In the case of high nutrients feeds, although there was a marked
increase in cellular consumption of almost all amino acids, there was
only a minute increase in cell growth and mAb productivity, and we
presumed that a saturation point in the culture was reached. However,
the notion of a saturation point with respect to extracellular amino
acid concentrations was supported by Salazar et al who described that
supplementing concentrations of amino acids that are generally highly
consumed in mammalian cell cultivation does not always lead to
improvement in cell culture, but rather can lead to undesired effects
and the accumulation of harmful waste products (Salazar et al., 2016).

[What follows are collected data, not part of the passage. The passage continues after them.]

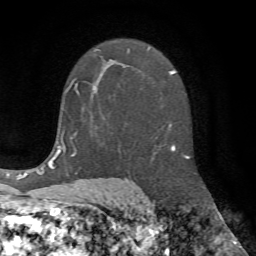
Breast MRI (dynamic contrast-enhanced), one axial slice; position 41 of 72 along the scan axis; cropped to one breast; dynamic contrast-enhanced series, time point 2 of 7 at this slice position (early post-contrast); 1.5 T; TE 4.2 ms, TR 8.7 ms; 256 × 256 image matrix, field of view 180 × 180 mm. Female patient.
Annotated regions visible in this slice (semi-automatically segmented with operator editing):
- enhancing-tissue mask used for the functional tumour volume (all voxels passing the contrast-enhancement thresholds inside the analysis volume; usually the tumour): bounding box [x1, y1, x2, y2] px = [68, 79, 80, 95]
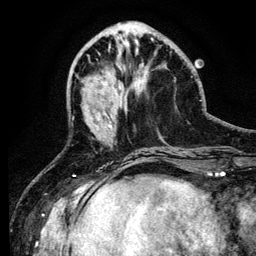
Breast MRI (dynamic contrast-enhanced), one axial slice; position 42 of 134 along the scan axis; cropped to one breast; dynamic contrast-enhanced series, time point 2 of 6 at this slice position (early post-contrast); 3 T; TE 4.2 ms, TR 7.9 ms; 256 × 256 image matrix, field of view 170 × 170 mm. Female patient.
Annotated regions visible in this slice (semi-automatically segmented with operator editing):
- enhancing-tissue mask used for the functional tumour volume (all voxels passing the contrast-enhancement thresholds inside the analysis volume; usually the tumour): bounding box [x1, y1, x2, y2] px = [105, 113, 112, 128]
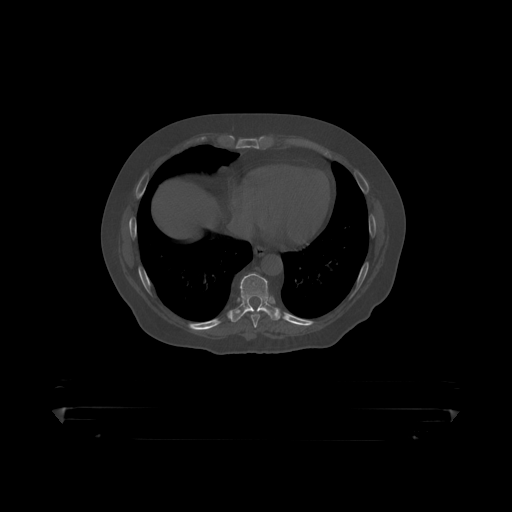
CT including the spine, one axial slice. Position 243 of 390 along the scan axis. Reconstruction kernel STANDARD. 120 kVp. Bone window (W 1800 / L 400 HU). 1.25 mm slice thickness. 512 × 512 image matrix. Patient: male, 60 years. Case-level facts recorded for this patient, not image findings: primary cancer: prostate.
Structures marked on this image (semi-automatically segmented with operator editing):
- T8 vertebra: bounding box (x1, y1, x2, y2) in pixels: (251, 315, 261, 319)
- T9 vertebra: (231, 273, 281, 317)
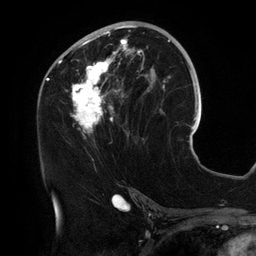
Breast MRI (dynamic contrast-enhanced), one axial slice; slice 68 of 134 in the series (ordered by position); cropped to one breast; dynamic contrast-enhanced series, time point 2 of 6 at this slice position (early post-contrast); 3 T; TE 2.7 ms, TR 6.5 ms; 256 × 256 image matrix, field of view 200 × 200 mm. Female patient.
Annotated regions visible in this slice (semi-automatically segmented with operator editing):
- enhancing-tissue mask used for the functional tumour volume (all voxels passing the contrast-enhancement thresholds inside the analysis volume; usually the tumour): bounding box [x1, y1, x2, y2] px = [55, 25, 157, 134]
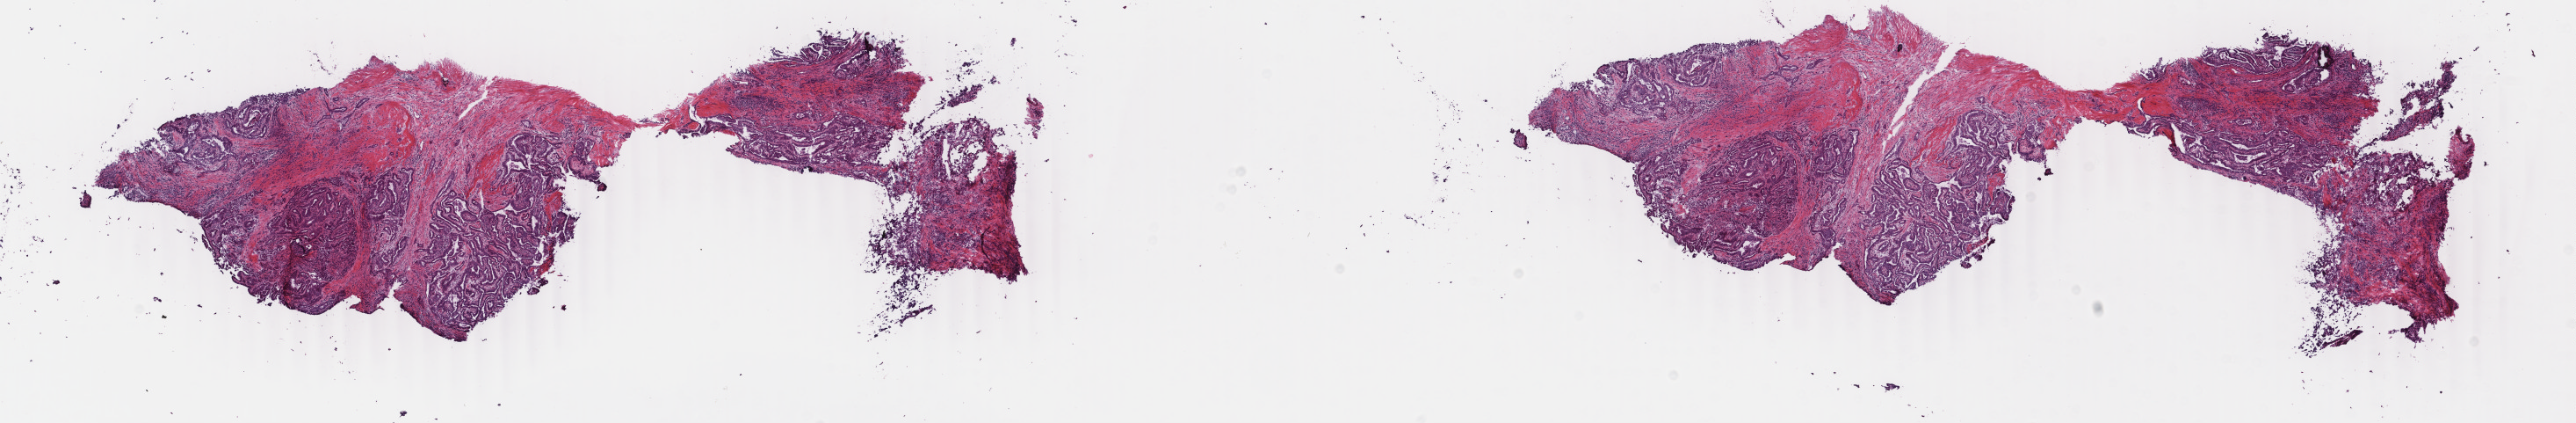
Digitized Hematoxylin and eosin (H&E) stained tissue section (whole slide), low-resolution overview of the scanned area, about 23.3 x 3.8 mm (from a 40x scan). Frozen section from the top of the tissue portion. Sample: primary tumour, thyroid. Male patient; age at initial diagnosis 85 years.
Diagnosis: Papillary carcinoma, columnar cell (thyroid gland).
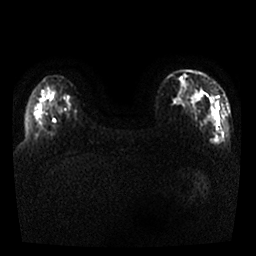
Breast MRI, one axial slice; position 5 of 25 along the scan axis; diffusion-weighted series; image 2 of 4 stored at this slice position (different b-values; order by instance number); 1.5 T; 4 mm slice thickness; 256 × 256 image matrix, field of view 340 × 340 mm. Female patient.
Structures marked on this image (manually delineated by an expert):
- tumour on diffusion-weighted imaging: bounding box [x1, y1, x2, y2] px = [173, 89, 225, 142]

Similarly, Templeton et al experimentally validated previous MFA models
with 13C labeling studies in vitro and showed
that protein expression does not always correspond the activation of
specific metabolic pathways, but rather, even fluxes tend to eventually
saturate (Templeton et al., 2017b). Taken together, high nutrient
conditions resulted in greater consumption but maintained similar
specific glucose consumption rates suggesting that cellular energy was
not repurposed to increased cell growth or mAb productivity, rather, the
cells had reached their maximum capacity to metabolize amino acids.